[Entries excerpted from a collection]
______

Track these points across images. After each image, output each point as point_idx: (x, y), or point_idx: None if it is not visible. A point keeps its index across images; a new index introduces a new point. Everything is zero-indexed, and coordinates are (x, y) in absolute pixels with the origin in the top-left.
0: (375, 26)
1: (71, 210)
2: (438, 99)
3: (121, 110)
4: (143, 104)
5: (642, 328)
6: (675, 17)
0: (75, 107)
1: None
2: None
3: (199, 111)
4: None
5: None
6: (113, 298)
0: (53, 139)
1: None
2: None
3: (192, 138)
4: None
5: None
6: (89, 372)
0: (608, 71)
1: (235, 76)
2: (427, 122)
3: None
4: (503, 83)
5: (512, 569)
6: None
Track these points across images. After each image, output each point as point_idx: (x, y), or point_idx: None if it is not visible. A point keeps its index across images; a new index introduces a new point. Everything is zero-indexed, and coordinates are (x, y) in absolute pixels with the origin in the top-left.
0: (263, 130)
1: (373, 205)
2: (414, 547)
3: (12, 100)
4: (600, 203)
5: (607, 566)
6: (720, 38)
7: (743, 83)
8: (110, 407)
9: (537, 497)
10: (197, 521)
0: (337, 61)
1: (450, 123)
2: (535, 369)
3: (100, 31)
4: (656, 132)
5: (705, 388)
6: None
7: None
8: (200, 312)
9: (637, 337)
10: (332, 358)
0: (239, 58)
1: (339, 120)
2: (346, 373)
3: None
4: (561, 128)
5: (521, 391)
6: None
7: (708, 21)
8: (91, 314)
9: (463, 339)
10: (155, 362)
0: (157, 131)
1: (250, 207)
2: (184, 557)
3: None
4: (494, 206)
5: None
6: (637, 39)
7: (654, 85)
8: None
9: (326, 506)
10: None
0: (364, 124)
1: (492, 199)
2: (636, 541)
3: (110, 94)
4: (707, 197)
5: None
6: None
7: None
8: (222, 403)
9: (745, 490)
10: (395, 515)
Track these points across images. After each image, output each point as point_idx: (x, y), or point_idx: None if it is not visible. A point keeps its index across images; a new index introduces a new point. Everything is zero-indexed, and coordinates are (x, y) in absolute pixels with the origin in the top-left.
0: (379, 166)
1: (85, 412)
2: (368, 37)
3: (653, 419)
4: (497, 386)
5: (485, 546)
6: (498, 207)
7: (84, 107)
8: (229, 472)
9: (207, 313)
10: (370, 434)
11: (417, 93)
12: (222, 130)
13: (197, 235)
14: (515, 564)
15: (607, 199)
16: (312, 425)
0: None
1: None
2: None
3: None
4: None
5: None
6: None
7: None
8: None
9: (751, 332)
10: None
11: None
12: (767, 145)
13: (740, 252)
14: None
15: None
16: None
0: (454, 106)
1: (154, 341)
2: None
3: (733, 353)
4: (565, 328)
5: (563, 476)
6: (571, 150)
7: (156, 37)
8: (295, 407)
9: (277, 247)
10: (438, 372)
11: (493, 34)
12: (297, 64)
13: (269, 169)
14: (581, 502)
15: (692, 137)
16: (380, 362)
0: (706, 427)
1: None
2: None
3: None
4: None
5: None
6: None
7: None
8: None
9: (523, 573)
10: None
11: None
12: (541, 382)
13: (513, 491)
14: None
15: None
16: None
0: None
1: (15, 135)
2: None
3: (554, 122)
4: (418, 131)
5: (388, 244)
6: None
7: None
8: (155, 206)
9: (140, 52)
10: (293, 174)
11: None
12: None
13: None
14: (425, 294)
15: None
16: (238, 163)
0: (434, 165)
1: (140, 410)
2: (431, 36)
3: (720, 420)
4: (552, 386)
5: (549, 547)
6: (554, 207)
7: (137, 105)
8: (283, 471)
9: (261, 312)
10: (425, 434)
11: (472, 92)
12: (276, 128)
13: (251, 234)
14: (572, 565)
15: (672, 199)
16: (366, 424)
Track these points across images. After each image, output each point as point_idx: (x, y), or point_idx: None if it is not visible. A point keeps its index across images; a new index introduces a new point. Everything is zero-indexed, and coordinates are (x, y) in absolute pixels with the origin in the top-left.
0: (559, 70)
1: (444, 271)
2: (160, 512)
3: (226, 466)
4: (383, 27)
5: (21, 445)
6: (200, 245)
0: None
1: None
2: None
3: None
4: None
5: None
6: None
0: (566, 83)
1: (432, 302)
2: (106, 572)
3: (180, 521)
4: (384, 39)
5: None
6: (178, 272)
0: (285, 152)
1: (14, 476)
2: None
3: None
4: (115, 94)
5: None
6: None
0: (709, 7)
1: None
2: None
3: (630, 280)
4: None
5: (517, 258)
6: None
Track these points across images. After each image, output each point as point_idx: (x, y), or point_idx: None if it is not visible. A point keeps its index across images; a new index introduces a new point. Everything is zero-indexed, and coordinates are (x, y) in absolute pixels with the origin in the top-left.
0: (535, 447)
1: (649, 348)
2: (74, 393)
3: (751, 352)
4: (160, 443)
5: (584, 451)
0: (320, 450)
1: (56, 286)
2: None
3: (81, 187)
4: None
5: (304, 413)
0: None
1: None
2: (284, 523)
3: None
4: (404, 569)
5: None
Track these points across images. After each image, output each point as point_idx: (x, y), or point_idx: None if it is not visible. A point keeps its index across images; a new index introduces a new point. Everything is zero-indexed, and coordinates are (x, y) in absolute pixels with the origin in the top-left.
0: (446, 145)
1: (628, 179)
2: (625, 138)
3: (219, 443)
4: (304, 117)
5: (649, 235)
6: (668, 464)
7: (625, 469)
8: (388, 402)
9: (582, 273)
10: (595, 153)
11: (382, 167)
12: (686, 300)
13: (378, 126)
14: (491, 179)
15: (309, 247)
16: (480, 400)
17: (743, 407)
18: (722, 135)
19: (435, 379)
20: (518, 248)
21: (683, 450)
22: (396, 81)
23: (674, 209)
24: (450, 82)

______

> _AIM OF THE EXERCISE_: Rename "origin" to "starting point" throughout the entries above, and write them out again with nothing else changed.

> _RESULT BELOW_:
Track these points across images. After each image, output each point as point_idx: (x, y), or point_idx: None if it is not visible. A point keeps its index across images; a new index introduces a new point. Everything is zero-indexed, and coordinates are (x, y) in absolute pixels with the starting point in the top-left.
0: (375, 26)
1: (71, 210)
2: (438, 99)
3: (121, 110)
4: (143, 104)
5: (642, 328)
6: (675, 17)
0: (75, 107)
1: None
2: None
3: (199, 111)
4: None
5: None
6: (113, 298)
0: (53, 139)
1: None
2: None
3: (192, 138)
4: None
5: None
6: (89, 372)
0: (608, 71)
1: (235, 76)
2: (427, 122)
3: None
4: (503, 83)
5: (512, 569)
6: None
Track these points across images. After each image, output each point as point_idx: (x, y), or point_idx: None if it is not visible. A point keeps its index across images; a new index introduces a new point. Everything is zero-indexed, and coordinates are (x, y) in absolute pixels with the starting point in the top-left.
0: (263, 130)
1: (373, 205)
2: (414, 547)
3: (12, 100)
4: (600, 203)
5: (607, 566)
6: (720, 38)
7: (743, 83)
8: (110, 407)
9: (537, 497)
10: (197, 521)
0: (337, 61)
1: (450, 123)
2: (535, 369)
3: (100, 31)
4: (656, 132)
5: (705, 388)
6: None
7: None
8: (200, 312)
9: (637, 337)
10: (332, 358)
0: (239, 58)
1: (339, 120)
2: (346, 373)
3: None
4: (561, 128)
5: (521, 391)
6: None
7: (708, 21)
8: (91, 314)
9: (463, 339)
10: (155, 362)
0: (157, 131)
1: (250, 207)
2: (184, 557)
3: None
4: (494, 206)
5: None
6: (637, 39)
7: (654, 85)
8: None
9: (326, 506)
10: None
0: (364, 124)
1: (492, 199)
2: (636, 541)
3: (110, 94)
4: (707, 197)
5: None
6: None
7: None
8: (222, 403)
9: (745, 490)
10: (395, 515)
Track these points across images. After each image, output each point as point_idx: (x, y), or point_idx: None if it is not visible. A point keeps its index across images; a new index introduces a new point. Everything is zero-indexed, and coordinates are (x, y) in absolute pixels with the starting point in the top-left.
0: (379, 166)
1: (85, 412)
2: (368, 37)
3: (653, 419)
4: (497, 386)
5: (485, 546)
6: (498, 207)
7: (84, 107)
8: (229, 472)
9: (207, 313)
10: (370, 434)
11: (417, 93)
12: (222, 130)
13: (197, 235)
14: (515, 564)
15: (607, 199)
16: (312, 425)
0: None
1: None
2: None
3: None
4: None
5: None
6: None
7: None
8: None
9: (751, 332)
10: None
11: None
12: (767, 145)
13: (740, 252)
14: None
15: None
16: None
0: (454, 106)
1: (154, 341)
2: None
3: (733, 353)
4: (565, 328)
5: (563, 476)
6: (571, 150)
7: (156, 37)
8: (295, 407)
9: (277, 247)
10: (438, 372)
11: (493, 34)
12: (297, 64)
13: (269, 169)
14: (581, 502)
15: (692, 137)
16: (380, 362)
0: (706, 427)
1: None
2: None
3: None
4: None
5: None
6: None
7: None
8: None
9: (523, 573)
10: None
11: None
12: (541, 382)
13: (513, 491)
14: None
15: None
16: None
0: None
1: (15, 135)
2: None
3: (554, 122)
4: (418, 131)
5: (388, 244)
6: None
7: None
8: (155, 206)
9: (140, 52)
10: (293, 174)
11: None
12: None
13: None
14: (425, 294)
15: None
16: (238, 163)
0: (434, 165)
1: (140, 410)
2: (431, 36)
3: (720, 420)
4: (552, 386)
5: (549, 547)
6: (554, 207)
7: (137, 105)
8: (283, 471)
9: (261, 312)
10: (425, 434)
11: (472, 92)
12: (276, 128)
13: (251, 234)
14: (572, 565)
15: (672, 199)
16: (366, 424)
Track these points across images. After each image, output each point as point_idx: (x, y), or point_idx: None if it is not visible. A point keeps its index across images; a new index introduces a new point. Everything is zero-indexed, and coordinates are (x, y) in absolute pixels with the starting point in the top-left.
0: (559, 70)
1: (444, 271)
2: (160, 512)
3: (226, 466)
4: (383, 27)
5: (21, 445)
6: (200, 245)
0: None
1: None
2: None
3: None
4: None
5: None
6: None
0: (566, 83)
1: (432, 302)
2: (106, 572)
3: (180, 521)
4: (384, 39)
5: None
6: (178, 272)
0: (285, 152)
1: (14, 476)
2: None
3: None
4: (115, 94)
5: None
6: None
0: (709, 7)
1: None
2: None
3: (630, 280)
4: None
5: (517, 258)
6: None
Track these points across images. After each image, output each point as point_idx: (x, y), or point_idx: None if it is not visible. A point keeps its index across images; a new index introduces a new point. Everything is zero-indexed, and coordinates are (x, y) in absolute pixels with the starting point in the top-left.
0: (535, 447)
1: (649, 348)
2: (74, 393)
3: (751, 352)
4: (160, 443)
5: (584, 451)
0: (320, 450)
1: (56, 286)
2: None
3: (81, 187)
4: None
5: (304, 413)
0: None
1: None
2: (284, 523)
3: None
4: (404, 569)
5: None
Track these points across images. After each image, output each point as point_idx: (x, y), or point_idx: None if it is not visible. A point keeps its index across images; a new index introduces a new point. Everything is zero-indexed, and coordinates are (x, y) in absolute pixels with the starting point in the top-left.
0: (446, 145)
1: (628, 179)
2: (625, 138)
3: (219, 443)
4: (304, 117)
5: (649, 235)
6: (668, 464)
7: (625, 469)
8: (388, 402)
9: (582, 273)
10: (595, 153)
11: (382, 167)
12: (686, 300)
13: (378, 126)
14: (491, 179)
15: (309, 247)
16: (480, 400)
17: (743, 407)
18: (722, 135)
19: (435, 379)
20: (518, 248)
21: (683, 450)
22: (396, 81)
23: (674, 209)
24: (450, 82)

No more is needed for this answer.